[Saved entries]
==================================================

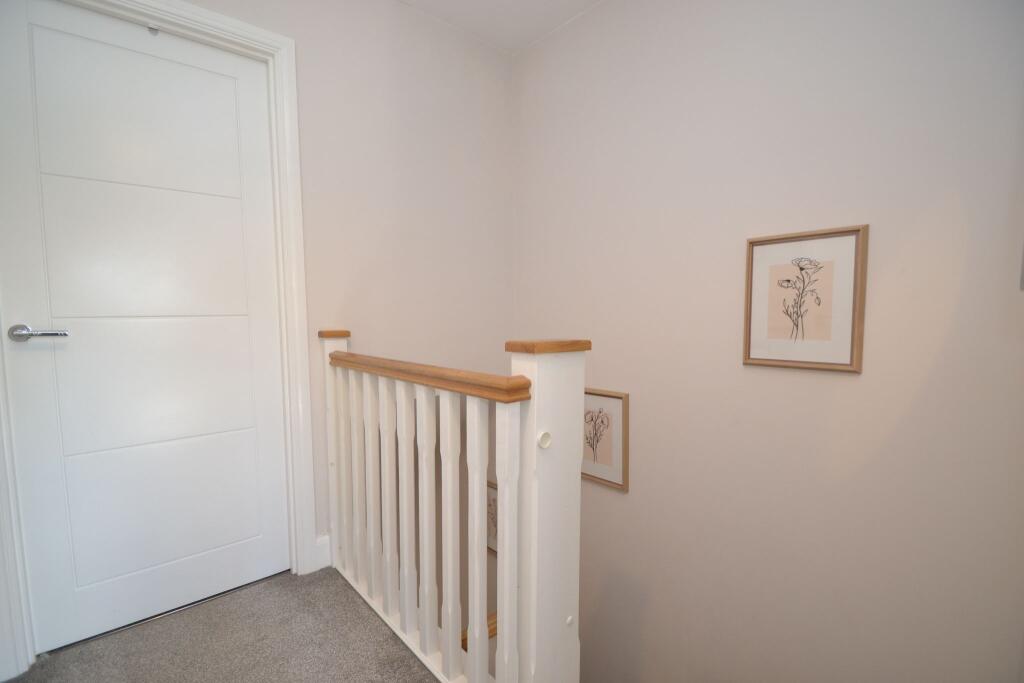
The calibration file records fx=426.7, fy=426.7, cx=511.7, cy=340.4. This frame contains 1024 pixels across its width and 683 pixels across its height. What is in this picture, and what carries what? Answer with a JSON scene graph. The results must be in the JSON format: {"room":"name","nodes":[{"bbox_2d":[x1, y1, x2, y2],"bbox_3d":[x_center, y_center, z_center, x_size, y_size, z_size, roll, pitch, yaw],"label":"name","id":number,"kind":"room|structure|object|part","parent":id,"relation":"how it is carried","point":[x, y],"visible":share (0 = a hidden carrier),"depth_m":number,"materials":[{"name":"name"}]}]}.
{"room":"staircase","nodes":[
{"label":"staircase","id":0,"kind":"room"},
{"bbox_2d":[6,565,440,682],"bbox_3d":[0.015,1.260,0.424,2.493,0.277,3.562,-4,6,-42],"label":"carpet floor","id":1,"kind":"structure","parent":0,"point":[125,634],"depth_m":1.45,"materials":[{"name":"grey carpet"}]},
{"bbox_2d":[320,326,582,682],"bbox_3d":[-0.313,0.498,1.450,0.134,1.064,1.347,-4,6,-42],"label":"stair banister","id":2,"kind":"object","parent":1,"relation":"on","point":[425,522],"visible":0.95,"depth_m":1.20,"materials":[{"name":"white wood"}]},
{"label":"baluster","id":3,"kind":"part","parent":2,"relation":"part of","materials":[{"name":"white wood"}]},
{"bbox_3d":[-0.498,0.551,1.544,0.032,0.848,0.031,-4,6,-42],"label":"baluster","id":4,"kind":"part","parent":2,"relation":"part of","materials":[{"name":"white wood"}]},
{"bbox_3d":[-0.426,0.557,1.485,0.032,0.847,0.031,-4,6,-42],"label":"baluster","id":5,"kind":"part","parent":2,"relation":"part of","materials":[{"name":"white wood"}]},
{"bbox_3d":[-0.350,0.556,1.401,0.030,0.842,0.030,-4,6,-42],"label":"baluster","id":6,"kind":"part","parent":2,"relation":"part of","materials":[{"name":"white wood"}]},
{"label":"balusters","id":7,"kind":"part","parent":2,"relation":"part of","materials":[{"name":"white wood"}]},
{"bbox_3d":[-0.263,0.569,1.319,0.034,0.865,0.033,-4,6,-42],"label":"baluster","id":8,"kind":"part","parent":2,"relation":"part of","materials":[{"name":"white wood"}]},
{"bbox_3d":[-0.179,0.566,1.238,0.032,0.846,0.033,-4,6,-42],"label":"baluster","id":9,"kind":"part","parent":2,"relation":"part of","materials":[{"name":"white wood"}]},
{"bbox_3d":[-0.093,0.584,1.159,0.032,0.826,0.033,-4,6,-42],"label":"baluster","id":10,"kind":"part","parent":2,"relation":"part of","materials":[{"name":"white wood"}]},
{"bbox_3d":[-0.009,0.596,1.079,0.031,0.824,0.034,-4,6,-42],"label":"baluster","id":11,"kind":"part","parent":2,"relation":"part of","materials":[{"name":"white wood"}]},
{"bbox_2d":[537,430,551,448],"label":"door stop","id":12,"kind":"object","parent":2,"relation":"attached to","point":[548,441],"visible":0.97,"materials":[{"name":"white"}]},
{"bbox_2d":[186,0,514,566],"bbox_3d":[-0.970,0.632,1.826,2.715,4.573,0.128,-4,6,-42],"label":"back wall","id":13,"kind":"structure","parent":0,"point":[311,100],"depth_m":2.06,"materials":[{"name":"paint"}]},
{"bbox_2d":[1,0,315,679],"bbox_3d":[-1.249,-0.065,1.508,0.926,2.206,0.134,-4,6,-42],"label":"door frame","id":14,"kind":"structure","parent":13,"relation":"attached to","point":[291,128],"depth_m":1.68,"materials":[{"name":"white paint"}]},
{"bbox_2d":[1,0,287,654],"bbox_3d":[-1.265,-0.049,1.542,0.755,2.142,0.102,-4,6,-42],"label":"door","id":15,"kind":"structure","parent":14,"relation":"in","point":[15,305],"depth_m":1.51,"materials":[{"name":"white paint"}]},
{"bbox_3d":[-1.420,-0.021,1.313,0.146,0.054,0.136,-4,6,-42],"label":"lever handle","id":16,"kind":"part","parent":15,"relation":"part of","materials":[{"name":"silver metal"}]},
{"bbox_2d":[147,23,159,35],"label":"door sensor","id":17,"kind":"object","parent":15,"relation":"attached to","point":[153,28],"visible":0.87,"depth_m":1.46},
{"bbox_2d":[313,532,331,571],"bbox_3d":[-0.913,0.942,1.826,0.283,0.141,0.016,-4,6,-42],"label":"baseboard","id":18,"kind":"structure","parent":13,"relation":"attached to","point":[319,540],"depth_m":1.88,"materials":[{"name":"white paint"}]},
{"bbox_2d":[459,611,497,648],"bbox_3d":[-0.215,1.599,2.290,1.175,0.141,0.136,-4,6,-42],"label":"lower handrail","id":19,"kind":"object","parent":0,"point":[463,640],"visible":0.09,"depth_m":2.32,"materials":[{"name":"brown wood"}]},
{"bbox_2d":[397,0,603,54],"bbox_3d":[-0.002,-1.542,0.435,3.307,0.117,3.331,-4,6,-42],"label":"ceiling","id":20,"kind":"structure","parent":0,"point":[522,2],"depth_m":2.12,"materials":[{"name":"white paint"}]},
{"bbox_2d":[510,0,1023,682],"bbox_3d":[0.845,0.703,1.810,0.130,4.844,2.579,-4,6,-42],"label":"right wall","id":21,"kind":"structure","parent":0,"point":[650,403],"depth_m":1.52,"materials":[{"name":"beige paint"}]},
{"bbox_2d":[486,479,498,555],"bbox_3d":[-0.061,1.105,2.583,0.025,0.446,0.349,-4,6,-42],"label":"framed picture","id":22,"kind":"object","parent":21,"relation":"attached to","point":[493,500],"visible":0.26,"depth_m":2.65},
{"bbox_2d":[582,388,629,491],"bbox_3d":[0.431,0.483,2.178,0.023,0.483,0.369,-4,6,-42],"label":"framed picture","id":23,"kind":"object","parent":21,"relation":"attached to","point":[614,476],"visible":0.75,"depth_m":2.13},
{"bbox_2d":[742,224,867,373],"bbox_3d":[1.009,-0.138,1.497,0.022,0.473,0.356,-4,6,-42],"label":"framed picture","id":24,"kind":"object","parent":21,"relation":"attached to","point":[850,361],"visible":0.99,"depth_m":1.48},
{"bbox_2d":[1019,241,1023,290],"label":"picture frame","id":25,"kind":"object","parent":21,"relation":"attached to","point":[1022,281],"visible":0.99,"depth_m":1.05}
]}

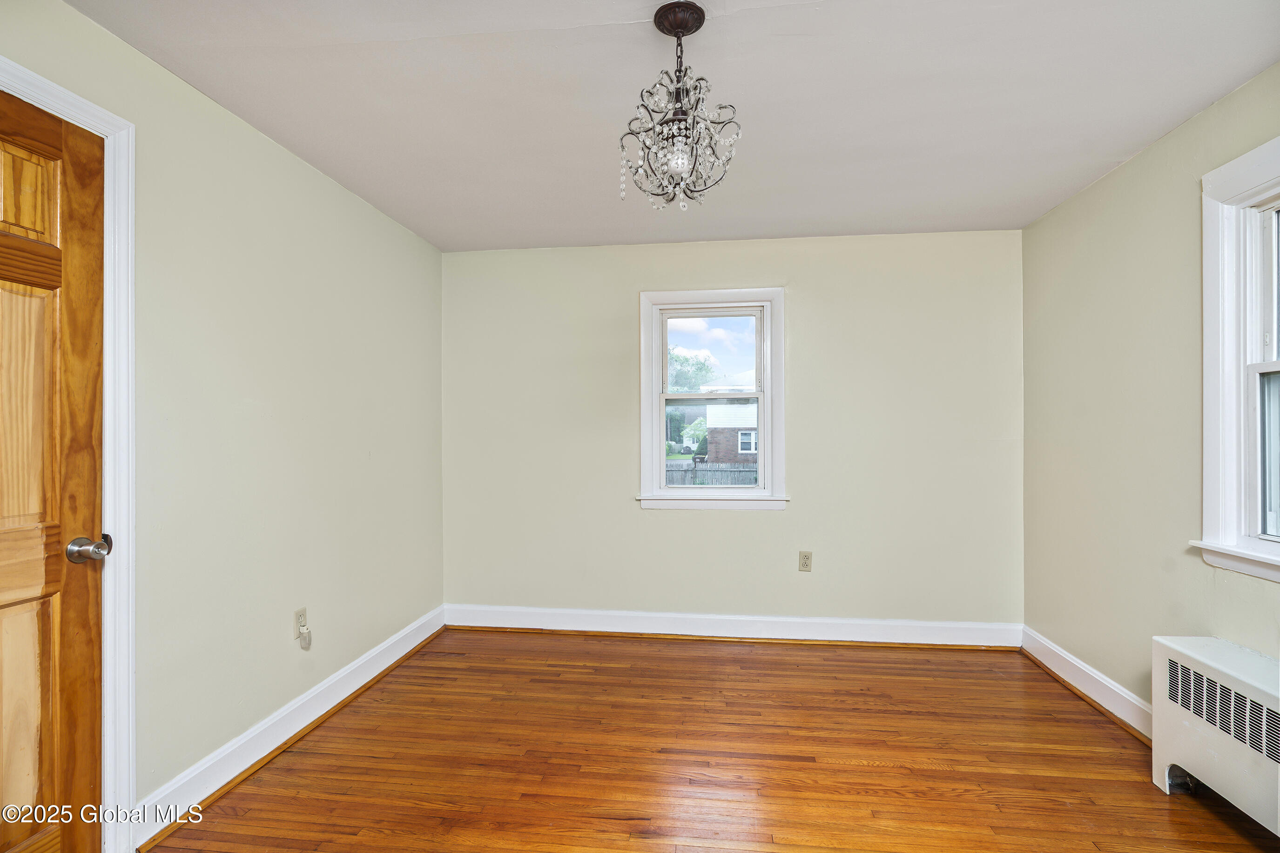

==================================================

Each record is to be restated word for word; no picture goes in.

The calibration file records fx=426.7, fy=426.7, cx=511.7, cy=340.4. This frame contains 1024 pixels across its width and 683 pixels across its height. What is in this picture, and what carries what? Answer with a JSON scene graph. The results must be in the JSON format: {"room":"name","nodes":[{"bbox_2d":[x1, y1, x2, y2],"bbox_3d":[x_center, y_center, z_center, x_size, y_size, z_size, roll, pitch, yaw],"label":"name","id":number,"kind":"room|structure|object|part","parent":id,"relation":"how it is carried","point":[x, y],"visible":share (0 = a hidden carrier),"depth_m":number,"materials":[{"name":"name"}]}]}.
{"room":"staircase","nodes":[
{"label":"staircase","id":0,"kind":"room"},
{"bbox_2d":[6,565,440,682],"bbox_3d":[0.015,1.260,0.424,2.493,0.277,3.562,-4,6,-42],"label":"carpet floor","id":1,"kind":"structure","parent":0,"point":[125,634],"depth_m":1.45,"materials":[{"name":"grey carpet"}]},
{"bbox_2d":[320,326,582,682],"bbox_3d":[-0.313,0.498,1.450,0.134,1.064,1.347,-4,6,-42],"label":"stair banister","id":2,"kind":"object","parent":1,"relation":"on","point":[425,522],"visible":0.95,"depth_m":1.20,"materials":[{"name":"white wood"}]},
{"label":"baluster","id":3,"kind":"part","parent":2,"relation":"part of","materials":[{"name":"white wood"}]},
{"bbox_3d":[-0.498,0.551,1.544,0.032,0.848,0.031,-4,6,-42],"label":"baluster","id":4,"kind":"part","parent":2,"relation":"part of","materials":[{"name":"white wood"}]},
{"bbox_3d":[-0.426,0.557,1.485,0.032,0.847,0.031,-4,6,-42],"label":"baluster","id":5,"kind":"part","parent":2,"relation":"part of","materials":[{"name":"white wood"}]},
{"bbox_3d":[-0.350,0.556,1.401,0.030,0.842,0.030,-4,6,-42],"label":"baluster","id":6,"kind":"part","parent":2,"relation":"part of","materials":[{"name":"white wood"}]},
{"label":"balusters","id":7,"kind":"part","parent":2,"relation":"part of","materials":[{"name":"white wood"}]},
{"bbox_3d":[-0.263,0.569,1.319,0.034,0.865,0.033,-4,6,-42],"label":"baluster","id":8,"kind":"part","parent":2,"relation":"part of","materials":[{"name":"white wood"}]},
{"bbox_3d":[-0.179,0.566,1.238,0.032,0.846,0.033,-4,6,-42],"label":"baluster","id":9,"kind":"part","parent":2,"relation":"part of","materials":[{"name":"white wood"}]},
{"bbox_3d":[-0.093,0.584,1.159,0.032,0.826,0.033,-4,6,-42],"label":"baluster","id":10,"kind":"part","parent":2,"relation":"part of","materials":[{"name":"white wood"}]},
{"bbox_3d":[-0.009,0.596,1.079,0.031,0.824,0.034,-4,6,-42],"label":"baluster","id":11,"kind":"part","parent":2,"relation":"part of","materials":[{"name":"white wood"}]},
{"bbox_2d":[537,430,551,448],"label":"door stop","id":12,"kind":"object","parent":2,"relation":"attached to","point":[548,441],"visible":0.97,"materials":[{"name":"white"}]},
{"bbox_2d":[186,0,514,566],"bbox_3d":[-0.970,0.632,1.826,2.715,4.573,0.128,-4,6,-42],"label":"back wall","id":13,"kind":"structure","parent":0,"point":[311,100],"depth_m":2.06,"materials":[{"name":"paint"}]},
{"bbox_2d":[1,0,315,679],"bbox_3d":[-1.249,-0.065,1.508,0.926,2.206,0.134,-4,6,-42],"label":"door frame","id":14,"kind":"structure","parent":13,"relation":"attached to","point":[291,128],"depth_m":1.68,"materials":[{"name":"white paint"}]},
{"bbox_2d":[1,0,287,654],"bbox_3d":[-1.265,-0.049,1.542,0.755,2.142,0.102,-4,6,-42],"label":"door","id":15,"kind":"structure","parent":14,"relation":"in","point":[15,305],"depth_m":1.51,"materials":[{"name":"white paint"}]},
{"bbox_3d":[-1.420,-0.021,1.313,0.146,0.054,0.136,-4,6,-42],"label":"lever handle","id":16,"kind":"part","parent":15,"relation":"part of","materials":[{"name":"silver metal"}]},
{"bbox_2d":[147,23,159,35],"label":"door sensor","id":17,"kind":"object","parent":15,"relation":"attached to","point":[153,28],"visible":0.87,"depth_m":1.46},
{"bbox_2d":[313,532,331,571],"bbox_3d":[-0.913,0.942,1.826,0.283,0.141,0.016,-4,6,-42],"label":"baseboard","id":18,"kind":"structure","parent":13,"relation":"attached to","point":[319,540],"depth_m":1.88,"materials":[{"name":"white paint"}]},
{"bbox_2d":[459,611,497,648],"bbox_3d":[-0.215,1.599,2.290,1.175,0.141,0.136,-4,6,-42],"label":"lower handrail","id":19,"kind":"object","parent":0,"point":[463,640],"visible":0.09,"depth_m":2.32,"materials":[{"name":"brown wood"}]},
{"bbox_2d":[397,0,603,54],"bbox_3d":[-0.002,-1.542,0.435,3.307,0.117,3.331,-4,6,-42],"label":"ceiling","id":20,"kind":"structure","parent":0,"point":[522,2],"depth_m":2.12,"materials":[{"name":"white paint"}]},
{"bbox_2d":[510,0,1023,682],"bbox_3d":[0.845,0.703,1.810,0.130,4.844,2.579,-4,6,-42],"label":"right wall","id":21,"kind":"structure","parent":0,"point":[650,403],"depth_m":1.52,"materials":[{"name":"beige paint"}]},
{"bbox_2d":[486,479,498,555],"bbox_3d":[-0.061,1.105,2.583,0.025,0.446,0.349,-4,6,-42],"label":"framed picture","id":22,"kind":"object","parent":21,"relation":"attached to","point":[493,500],"visible":0.26,"depth_m":2.65},
{"bbox_2d":[582,388,629,491],"bbox_3d":[0.431,0.483,2.178,0.023,0.483,0.369,-4,6,-42],"label":"framed picture","id":23,"kind":"object","parent":21,"relation":"attached to","point":[614,476],"visible":0.75,"depth_m":2.13},
{"bbox_2d":[742,224,867,373],"bbox_3d":[1.009,-0.138,1.497,0.022,0.473,0.356,-4,6,-42],"label":"framed picture","id":24,"kind":"object","parent":21,"relation":"attached to","point":[850,361],"visible":0.99,"depth_m":1.48},
{"bbox_2d":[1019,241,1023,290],"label":"picture frame","id":25,"kind":"object","parent":21,"relation":"attached to","point":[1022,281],"visible":0.99,"depth_m":1.05}
]}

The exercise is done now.